Этого Верен заранее боялся. Он не хотел такого поворота в беседе, в истории, в течении событий. Он надеялся, отчаянно, конечно, что каким-то чудесным образом удастся сохранить что-то, призрачно именуемое «честью», хотя бы перед этим заносчивым черноглазым чудовищем, против которого ни у кого в Поднебесье не было оружия. Даже у его собственного народа. Даже у единственной дочери.
«Она возненавидит меня, когда узнает. Меня возненавидят все. Определенно, я сошел с ума. Нет сомнения, брат Илидар был прав. И все же я делаю это».
— Ты хочешь победы. Я хочу свою женщину. Я не спросил тебя, когда брал ее в первый раз, — небрежно будто бы бросил Верен, пожимая плечами и складывая ладони на коленях, — и брал по доброй воле.
«Как бы старика не хлопнул сердечный приступ». Оракул же, несмотря на то, что казался мертвенно-бледным, не потерял самообладания. Лишь заходили под скулами желваки, а посох неприятно заскрипел по камням пола.
— О такой торговле не слышало Поднебесье. Понимаешь или нет, это дело принципа. Ты знаешь, что значит «принцип», волк?
Верен вздохнул. Пути назад не оставалось.
— Она моя женщина, — продолжил он, — я так захотел, и я так сделал. Отдашь мне ее сейчас — дам тебе шесть дружин защищать Косль. Не отдашь — погибай, если того желаешь. Я с места не двинусь, а твоя дочь все равно будет моей. После того, как осиротеет.
Оракул посмотрел в пол, размышляя.
— Вот что натворила Смута, — горько посетовал он, едва слышно, на горском, — если мне приходится оставить тебя живым, согласиться с твоими условиями, и скрыть причину от своей семьи. Как бы хорошо смотрелась твоя серебристая шкура на моем стяге! — Верен, хотя и привык слышать разные угрозы, вздрогнул от этой, произнесенной монотонно и буднично, как бы про себя, — что ж, добро. Когда все будет кончено, заберешь ее, и увезешь. Я не стану препятствовать тебе. Даю слово перед Богом. Теперь иди.
— Куда? — опешил волк.
— Иди к остальным Элдар. Будь красноречив и вежлив, — и, когда старый асур поднял лицо, Верен сжался где-то в глубине души: черные глаза полыхали огнем, — если моя дочь не сохранила своей чести, то ты не таков, как я уже понял. Скажи им сам. Будь проклят мой язык, если он повернется произнести эти слова.
— Как скажет отец, — вставая, поклонился оборотень.
Ему, должно быть, послышалось, что за его спиной раздался едва слышный стон, исполненный боли и ненависти.
***
Гвенедор Элдар понял все, стоило только Верену переступить порог дома.
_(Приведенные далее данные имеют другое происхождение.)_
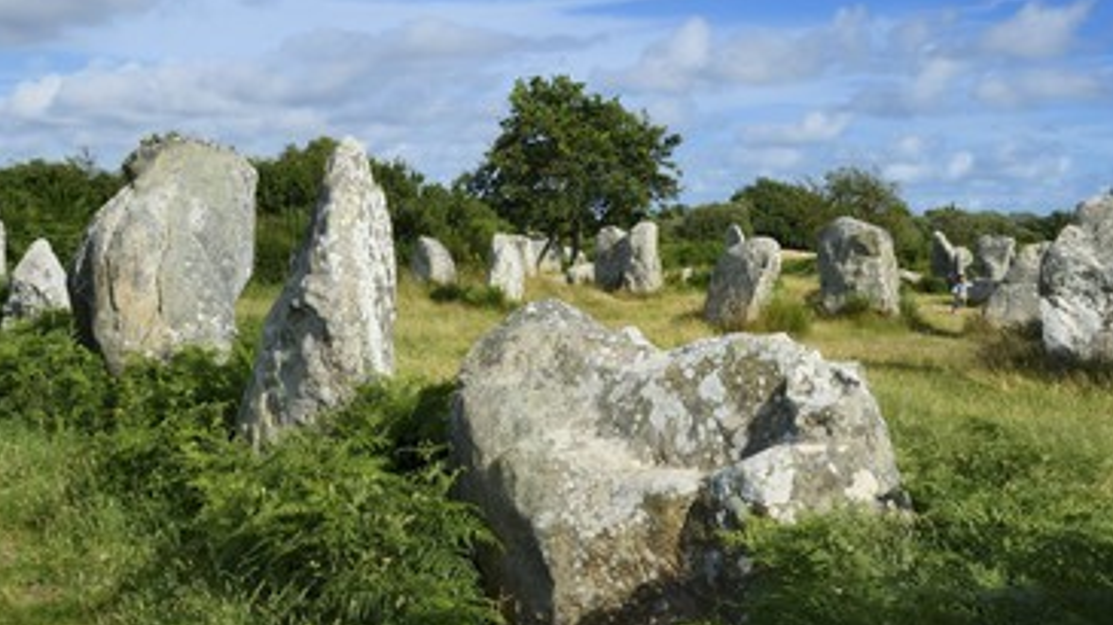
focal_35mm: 41
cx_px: 534
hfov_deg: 49.4
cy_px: 259
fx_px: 1210
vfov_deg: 28.9
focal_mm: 34
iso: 200
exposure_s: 1/200
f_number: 18
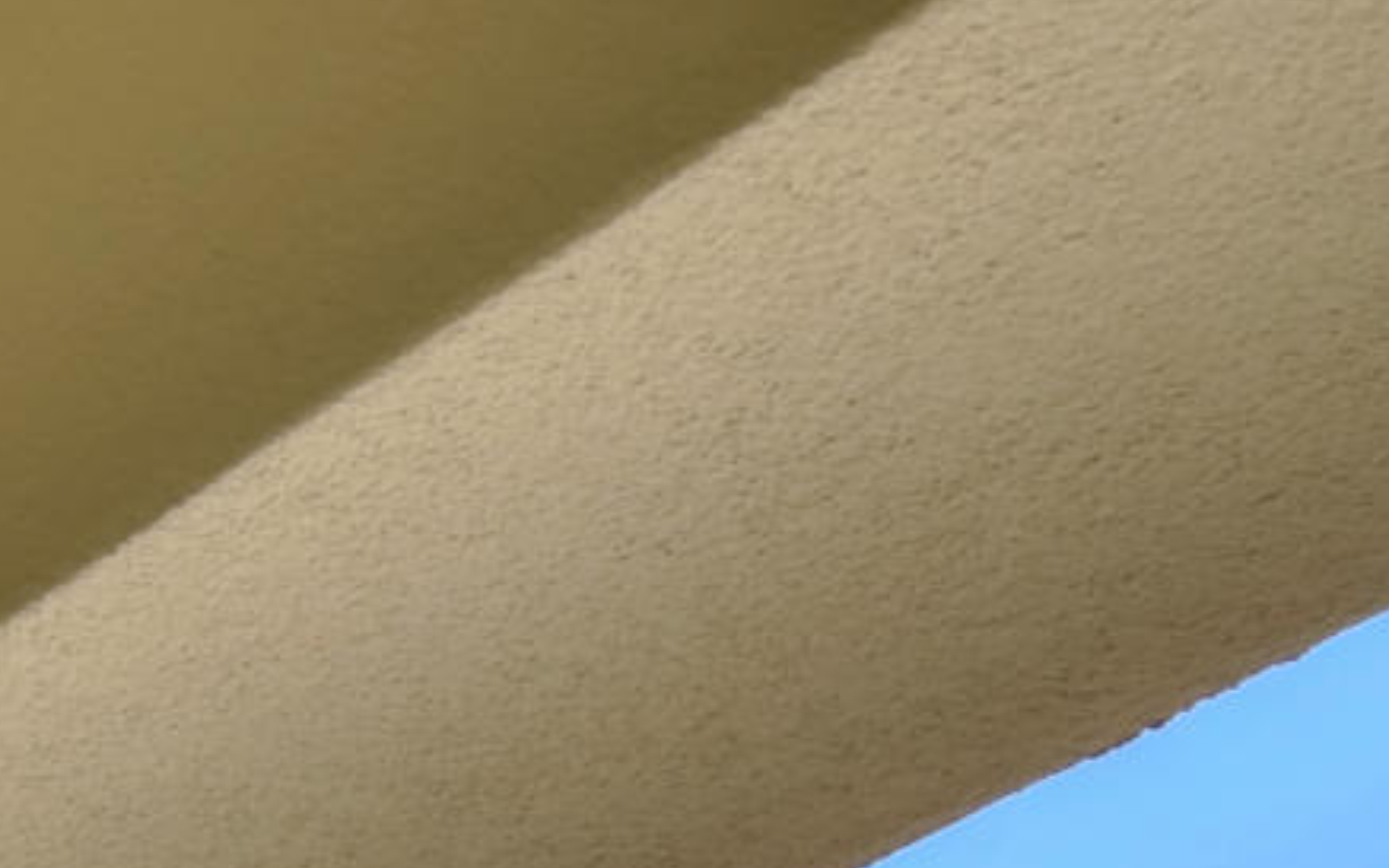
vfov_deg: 8.4
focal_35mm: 112
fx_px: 4239
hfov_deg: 18.4
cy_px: 3130
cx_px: 292
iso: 64
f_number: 6.3
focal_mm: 16
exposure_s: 1/160
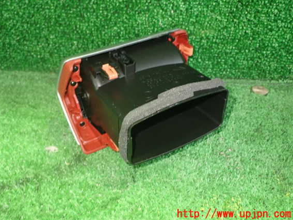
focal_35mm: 38
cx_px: 139
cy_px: 104
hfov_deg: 49.0
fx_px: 322
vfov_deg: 37.7
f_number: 2.5
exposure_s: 1/20
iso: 800
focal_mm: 6.37
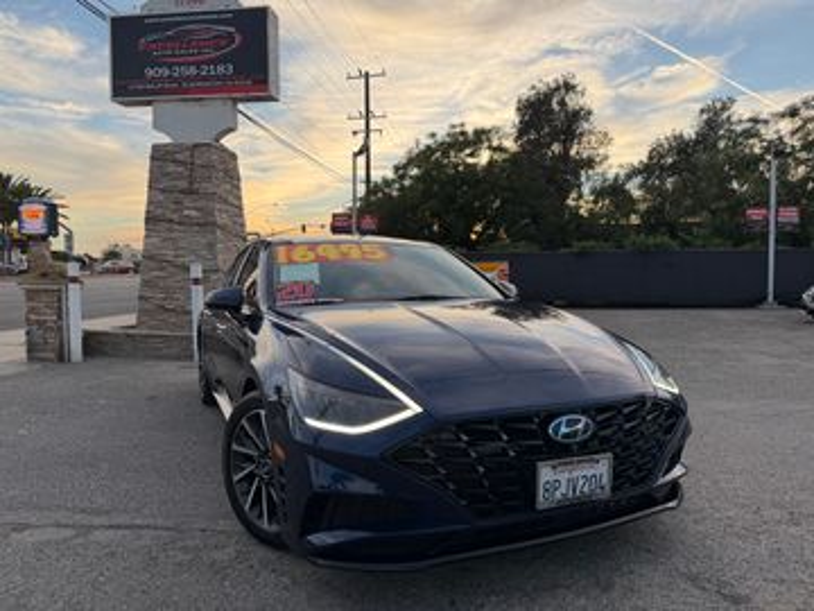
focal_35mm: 24
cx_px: 407
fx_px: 564
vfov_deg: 56.8
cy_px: 306
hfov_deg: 71.6
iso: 100
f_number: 1.78
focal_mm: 6.76
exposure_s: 1/1122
Это было не слишком сложно. И все стало ясно для старшего воина Элдар, когда оборотень вернулся после разговора с Оракулом.
— Отец, — обратился он к Оракулу, затем помедлил, прежде чем продолжать, — почтенный отец дома Элдар! Позволь утешить тебя в этот недобрый час.
— Зерном или скотом? — подал нетерпеливо голос Гвенедор, желая лишь одного: услышать приговор скорее и прекратить лелеять нелепую надежду, что все это еще можно остановить.
— Есть у меня, отец, — игнорируя вмешательство полководца, продолжил оборотень, — три брата. При каждом — по сотне волков. У трех братьев есть по двое сыновей. У них по двадцать. Есть у меня два кума — у каждого по пятьдесят голов хороших лошадей.
Ропот, поднявшийся в зале, мог бы заставить замолчать любого. Послышались хлесткие фразы: «Чего хвастаешься?» и «Считать учишься? Оно полезно».
— Знаешь ты, мы так и так побьем южан, — продолжил уверенно волк, — и знаешь, Косль и наш город. Пусть и зовется он для вас иначе. Прежде ты над ним хозяйничал. Теперь вот братья-воины.
— Да говори уже, лохматый загривок!
— Он денег хочет.
— Мы тоже хотим, ан нет.
Оракул молчал, пристально глядя в лицо оборотню.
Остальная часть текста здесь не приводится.